抜粋:
··········
こんにちは。UTAO STUDIO代表のトモヒサヨウタです。
弊事務所では現在、NDIを中心とした仮設配信システムのALL IP化を目標に、日々技術研究に取り組んでいます。
その一環として、まず導入したのがNDIで映像出力のできるPTZカメラです。

PTZ-NDIカメラの利点
映像配信において、PTZ-NDIカメラのメリットは非常に多くあります。
LANケーブル1本で給電と映像伝送が可能
(AC電源不要で、設営の迅速化が可能)
オペ卓から遠隔操作が可能
(色温度調整などを一括管理でき、カメラマンとのやり取りが不要)
少人数現場でも対応可能
(1名で複数のカメラを制御できる)
PTZ-NDIカメラの課題
しかし、PTZカメラにはどうしても有人カメラに及ばない点があります。
それは、動きのある演者の追従や微調整の難しさ です。
··········
提供資料:
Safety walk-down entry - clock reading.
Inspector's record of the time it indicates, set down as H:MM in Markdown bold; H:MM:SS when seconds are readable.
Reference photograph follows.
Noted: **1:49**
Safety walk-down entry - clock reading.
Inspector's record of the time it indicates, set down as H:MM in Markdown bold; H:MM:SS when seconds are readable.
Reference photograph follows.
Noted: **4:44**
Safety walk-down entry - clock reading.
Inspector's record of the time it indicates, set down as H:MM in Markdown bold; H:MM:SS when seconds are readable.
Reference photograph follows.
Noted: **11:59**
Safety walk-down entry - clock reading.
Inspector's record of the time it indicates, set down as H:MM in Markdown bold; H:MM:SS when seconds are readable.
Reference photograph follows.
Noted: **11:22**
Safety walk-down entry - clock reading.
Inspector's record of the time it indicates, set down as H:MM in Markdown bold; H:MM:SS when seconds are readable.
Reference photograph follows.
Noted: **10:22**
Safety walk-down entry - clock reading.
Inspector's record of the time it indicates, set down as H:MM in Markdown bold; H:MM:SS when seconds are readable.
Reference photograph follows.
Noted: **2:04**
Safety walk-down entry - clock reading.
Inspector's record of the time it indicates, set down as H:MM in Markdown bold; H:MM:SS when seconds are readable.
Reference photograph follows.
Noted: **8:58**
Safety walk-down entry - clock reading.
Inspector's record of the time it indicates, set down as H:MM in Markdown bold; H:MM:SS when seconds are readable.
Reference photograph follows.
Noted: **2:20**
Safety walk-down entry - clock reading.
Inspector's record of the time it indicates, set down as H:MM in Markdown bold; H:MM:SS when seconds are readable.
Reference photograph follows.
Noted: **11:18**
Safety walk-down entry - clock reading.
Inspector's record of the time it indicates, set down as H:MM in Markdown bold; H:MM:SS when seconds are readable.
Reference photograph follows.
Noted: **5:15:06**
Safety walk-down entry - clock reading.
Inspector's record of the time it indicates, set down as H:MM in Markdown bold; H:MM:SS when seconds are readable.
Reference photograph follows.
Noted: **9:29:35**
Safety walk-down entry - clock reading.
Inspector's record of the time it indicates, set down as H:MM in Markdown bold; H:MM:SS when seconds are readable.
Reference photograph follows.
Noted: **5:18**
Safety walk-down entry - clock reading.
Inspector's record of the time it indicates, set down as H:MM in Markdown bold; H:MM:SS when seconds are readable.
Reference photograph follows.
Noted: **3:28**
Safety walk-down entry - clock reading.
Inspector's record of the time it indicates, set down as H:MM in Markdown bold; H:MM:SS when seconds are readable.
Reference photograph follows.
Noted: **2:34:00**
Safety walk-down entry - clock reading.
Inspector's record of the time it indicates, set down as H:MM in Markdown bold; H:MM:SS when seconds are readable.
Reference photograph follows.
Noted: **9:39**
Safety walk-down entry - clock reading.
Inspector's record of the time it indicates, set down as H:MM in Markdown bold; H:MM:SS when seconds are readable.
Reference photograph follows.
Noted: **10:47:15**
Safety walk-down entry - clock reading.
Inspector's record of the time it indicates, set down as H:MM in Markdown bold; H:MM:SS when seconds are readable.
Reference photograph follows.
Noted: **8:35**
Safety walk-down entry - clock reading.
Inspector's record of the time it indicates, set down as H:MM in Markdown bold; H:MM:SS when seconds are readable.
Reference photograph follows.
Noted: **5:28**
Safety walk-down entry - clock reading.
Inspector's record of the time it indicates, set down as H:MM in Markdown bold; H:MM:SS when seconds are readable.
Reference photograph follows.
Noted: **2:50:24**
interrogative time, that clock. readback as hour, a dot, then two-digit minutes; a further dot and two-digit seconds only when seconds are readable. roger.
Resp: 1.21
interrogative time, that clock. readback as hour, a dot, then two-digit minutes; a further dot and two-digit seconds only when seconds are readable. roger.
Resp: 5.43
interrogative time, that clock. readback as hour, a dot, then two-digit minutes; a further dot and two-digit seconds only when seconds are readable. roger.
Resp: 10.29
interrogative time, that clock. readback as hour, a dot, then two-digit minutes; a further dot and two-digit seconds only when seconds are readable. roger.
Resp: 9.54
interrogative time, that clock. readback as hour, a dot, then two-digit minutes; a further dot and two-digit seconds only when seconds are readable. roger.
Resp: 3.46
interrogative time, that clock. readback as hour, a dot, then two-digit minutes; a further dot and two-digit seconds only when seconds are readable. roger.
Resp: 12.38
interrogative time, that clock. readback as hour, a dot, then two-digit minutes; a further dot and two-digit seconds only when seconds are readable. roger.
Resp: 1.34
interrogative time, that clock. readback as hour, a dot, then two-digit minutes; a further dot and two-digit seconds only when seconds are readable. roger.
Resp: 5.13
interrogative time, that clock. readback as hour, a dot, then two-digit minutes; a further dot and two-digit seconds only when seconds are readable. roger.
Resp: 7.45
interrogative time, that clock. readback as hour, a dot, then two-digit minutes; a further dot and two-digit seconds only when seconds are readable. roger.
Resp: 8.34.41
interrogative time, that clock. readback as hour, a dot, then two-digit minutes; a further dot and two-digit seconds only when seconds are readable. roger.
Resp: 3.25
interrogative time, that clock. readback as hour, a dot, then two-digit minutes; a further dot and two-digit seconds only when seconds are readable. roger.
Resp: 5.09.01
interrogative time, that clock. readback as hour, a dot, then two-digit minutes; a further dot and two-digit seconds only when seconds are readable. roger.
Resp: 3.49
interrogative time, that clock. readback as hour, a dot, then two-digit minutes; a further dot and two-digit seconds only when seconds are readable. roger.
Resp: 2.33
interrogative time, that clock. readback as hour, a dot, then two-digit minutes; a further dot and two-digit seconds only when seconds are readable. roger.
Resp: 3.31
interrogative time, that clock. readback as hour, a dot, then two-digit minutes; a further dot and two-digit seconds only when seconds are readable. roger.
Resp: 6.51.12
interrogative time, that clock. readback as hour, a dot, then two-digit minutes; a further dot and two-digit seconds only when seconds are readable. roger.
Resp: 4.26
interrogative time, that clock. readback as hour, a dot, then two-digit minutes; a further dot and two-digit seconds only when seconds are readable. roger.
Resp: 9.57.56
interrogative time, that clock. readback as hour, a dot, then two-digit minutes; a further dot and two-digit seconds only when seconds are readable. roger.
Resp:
··········
課題:
- a) 次の(i)〜(iii)がPTZ-NDIカメラの文章の内容と合うかどうかを判断せよ。それぞれ「はい」か「いいえ」で答え、決め手となる文章中の語句をそのまま引用すること。
(i) PTZ-NDIカメラは、LANケーブル1本で給電と映像伝送ができる。
(ii) PTZ-NDIカメラを使うと、カメラマンとのやり取りが増える。
(iii) PTZカメラは、動きのある演者の追従を得意としている。
- b) PTZ-NDIカメラの文章の一部を、一字も変えずに書き写せ。「その一環として、まず導入したのがNDIで映像出力のできるPTZカメラです。」を含む語句から始め、「それは、動きのある演者の追従や微調整の難しさ です。」の後で終えること。
- c) PTZ-NDIカメラの文章の続きを、最後の文の後から書き進めてください。
一覧は抜粋とは別の資料である。

解答結果:
- a)
(i) はい。「LANケーブル1本で給電と映像伝送が可能」
(ii) いいえ。「カメラマンとのやり取りが不要」
(iii) いいえ。「動きのある演者の追従や微調整の難しさ」

- b)
その一環として、まず導入したのがNDIで映像出力のできるPTZカメラです。

PTZ-NDIカメラの利点
映像配信において、PTZ-NDIカメラのメリットは非常に多くあります。
LANケーブル1本で給電と映像伝送が可能
(AC電源不要で、設営の迅速化が可能)
オペ卓から遠隔操作が可能
(色温度調整などを一括管理でき、カメラマンとのやり取りが不要)
少人数現場でも対応可能
(1名で複数のカメラを制御できる)
PTZ-NDIカメラの課題
しかし、PTZカメラにはどうしても有人カメラに及ばない点があります。
それは、動きのある演者の追従や微調整の難しさ です。

- c)
これまで、NDI対応のアプリやiPhoneアプリなど、様々な方法でPTZカメラを操作してきました。しかし、画面上でのコントロールは直感的ではなく、有人カメラのようなスムーズな動きが実現できませんでした。画面上でのコントロールは大雑把な動きには対応できるものの、予想だにしない演者の動きや微調整に弱いという弱点がありました。

従来のPTZコントローラーの問題点
専用のPTZコントローラーを導入することも考えましたが、
高価である
オペ卓のスペースを圧迫する
といった理由から、導入を断念。よりスマートな方法を模索していました。

ゲームコントローラーを活用
そんな中、ゲーム動画を見ていてひらめきました。
「ゲームコントローラーを使えば、PTZカメラを直感的に操作できるのでは?」
ちょうど、弊事務所で導入しているCanonのPTZカメラには、優秀な無償アプリが提供されています。このアプリとゲームコントローラーを組み合わせれば、直感的なPTZカメラの操作が実現できるのではと考えました。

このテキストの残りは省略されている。